A few months ago, Hong Kongers stood in lines of thousands to vote in local elections and, before that, in parades of hundreds of thousands to demand universal suffrage. Now we all wear surgical masks, cough into our elbows and wash our hands (Back and front! Get those finger webs! At least 20 seconds!) 10 times a day. These are sensible, rational actions, and they arguably are protecting us all. As of Saturday, Hong Kong, a city of 7.5 million, had 26 confirmed cases of coronavirus and one death — fewer than Singapore, some 1,600 miles away from China.

But rational actions can only go so far in the face of the unknown, and panic has an infection rate far higher than any coronavirus.

The empty products shelves of our village Wellcome brought back memories of other times, and other places, when I’ve found myself in the middle of stress-hoarding. On days before hurricanes in New York, certain items predictably vanish from stock: bottled water, white bread, peanut butter. I’m old enough to remember the special shelf that my parents kept in the back of our New Jersey basement during the J.F.K. years, lined with cans of tomatoes, beans and tuna fish, our first line of defense in the event of nuclear attack.

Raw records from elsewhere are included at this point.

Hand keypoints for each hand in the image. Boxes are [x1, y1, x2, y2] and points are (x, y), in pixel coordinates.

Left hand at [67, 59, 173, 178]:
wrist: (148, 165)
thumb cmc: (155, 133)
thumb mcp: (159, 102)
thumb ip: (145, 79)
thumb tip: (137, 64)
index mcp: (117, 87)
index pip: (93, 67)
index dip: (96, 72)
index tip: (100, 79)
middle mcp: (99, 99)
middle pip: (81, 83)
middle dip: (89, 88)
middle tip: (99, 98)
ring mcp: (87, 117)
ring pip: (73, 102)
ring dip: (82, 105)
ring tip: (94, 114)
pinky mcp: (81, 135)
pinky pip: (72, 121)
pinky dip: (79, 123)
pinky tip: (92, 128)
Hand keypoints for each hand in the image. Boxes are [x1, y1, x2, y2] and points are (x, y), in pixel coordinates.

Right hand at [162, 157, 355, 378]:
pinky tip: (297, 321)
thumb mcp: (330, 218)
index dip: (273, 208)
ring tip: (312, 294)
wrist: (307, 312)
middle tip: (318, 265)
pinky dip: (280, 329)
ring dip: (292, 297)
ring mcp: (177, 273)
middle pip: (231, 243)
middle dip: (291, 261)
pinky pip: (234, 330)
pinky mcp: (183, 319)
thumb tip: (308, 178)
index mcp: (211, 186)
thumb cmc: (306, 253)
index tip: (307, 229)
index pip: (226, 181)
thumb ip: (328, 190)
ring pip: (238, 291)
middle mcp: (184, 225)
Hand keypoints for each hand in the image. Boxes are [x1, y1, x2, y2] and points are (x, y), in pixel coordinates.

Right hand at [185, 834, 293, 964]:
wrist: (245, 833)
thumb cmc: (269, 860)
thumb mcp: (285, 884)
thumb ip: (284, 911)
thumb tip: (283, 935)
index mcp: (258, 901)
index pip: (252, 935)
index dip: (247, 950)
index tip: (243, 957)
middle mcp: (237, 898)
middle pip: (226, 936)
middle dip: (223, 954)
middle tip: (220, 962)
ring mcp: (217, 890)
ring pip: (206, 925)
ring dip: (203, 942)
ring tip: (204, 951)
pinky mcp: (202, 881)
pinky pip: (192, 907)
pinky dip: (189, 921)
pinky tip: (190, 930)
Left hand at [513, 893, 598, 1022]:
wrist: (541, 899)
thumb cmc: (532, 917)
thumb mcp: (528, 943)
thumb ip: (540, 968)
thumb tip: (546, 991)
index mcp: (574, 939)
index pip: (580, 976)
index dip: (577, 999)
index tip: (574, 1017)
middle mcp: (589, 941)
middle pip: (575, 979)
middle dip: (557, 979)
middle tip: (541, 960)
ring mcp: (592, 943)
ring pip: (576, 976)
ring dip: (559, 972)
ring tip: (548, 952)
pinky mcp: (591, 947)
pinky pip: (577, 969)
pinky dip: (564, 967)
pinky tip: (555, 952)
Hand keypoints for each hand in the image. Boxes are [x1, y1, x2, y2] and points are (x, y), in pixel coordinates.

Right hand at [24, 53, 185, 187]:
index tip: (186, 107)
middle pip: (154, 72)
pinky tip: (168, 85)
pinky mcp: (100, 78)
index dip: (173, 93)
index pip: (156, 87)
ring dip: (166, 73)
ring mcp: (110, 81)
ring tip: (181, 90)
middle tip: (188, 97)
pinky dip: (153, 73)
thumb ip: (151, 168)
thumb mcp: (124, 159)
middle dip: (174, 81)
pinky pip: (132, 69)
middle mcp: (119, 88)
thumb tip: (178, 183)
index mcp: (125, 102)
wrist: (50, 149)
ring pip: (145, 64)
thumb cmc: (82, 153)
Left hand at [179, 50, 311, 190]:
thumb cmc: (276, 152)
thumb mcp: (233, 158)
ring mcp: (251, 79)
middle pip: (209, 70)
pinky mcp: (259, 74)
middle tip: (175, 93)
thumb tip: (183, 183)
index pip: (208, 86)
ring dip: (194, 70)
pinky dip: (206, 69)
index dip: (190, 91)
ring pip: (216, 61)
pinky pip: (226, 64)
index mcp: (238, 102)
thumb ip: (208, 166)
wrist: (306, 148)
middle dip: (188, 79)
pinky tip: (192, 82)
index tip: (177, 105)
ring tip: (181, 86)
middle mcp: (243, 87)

And now, as I stand in a toilet paper–less Wellcome, panic strikes again. If toilet paper has disappeared, what else is gone? By instinct, I head for the bread aisle: all there, phew. Peanut butter, check. Water, ditto. Why hasn’t anyone loaded up on those? Then I remember that only about 100 Westerners live on my island of 5,000. Different culture, different scarcity anxieties. Memories of plagues, wartime occupation, SARS and bird flu are etched in Hong Kong’s DNA.

Sure enough, the rice shelves are bare, save for a bag of pricey, imported, short-grain organic brown rice. The instant-noodle aisle is depleted, and the vegetable section is down to a few lonely scraps of bok choy.

But I’m pleased to report that no significant cultural differences are evident at the wine and beer counters: The selection is thinning out as fast as it would be in Brooklyn under similar circumstances. Panic buying may be irrational, but it can be comforting. I buy two bottles of wine, at a twofer discount.

And I head home, like a good Hong Konger, to wash my hands.

Daisann McLane is a writer living in Hong Kong.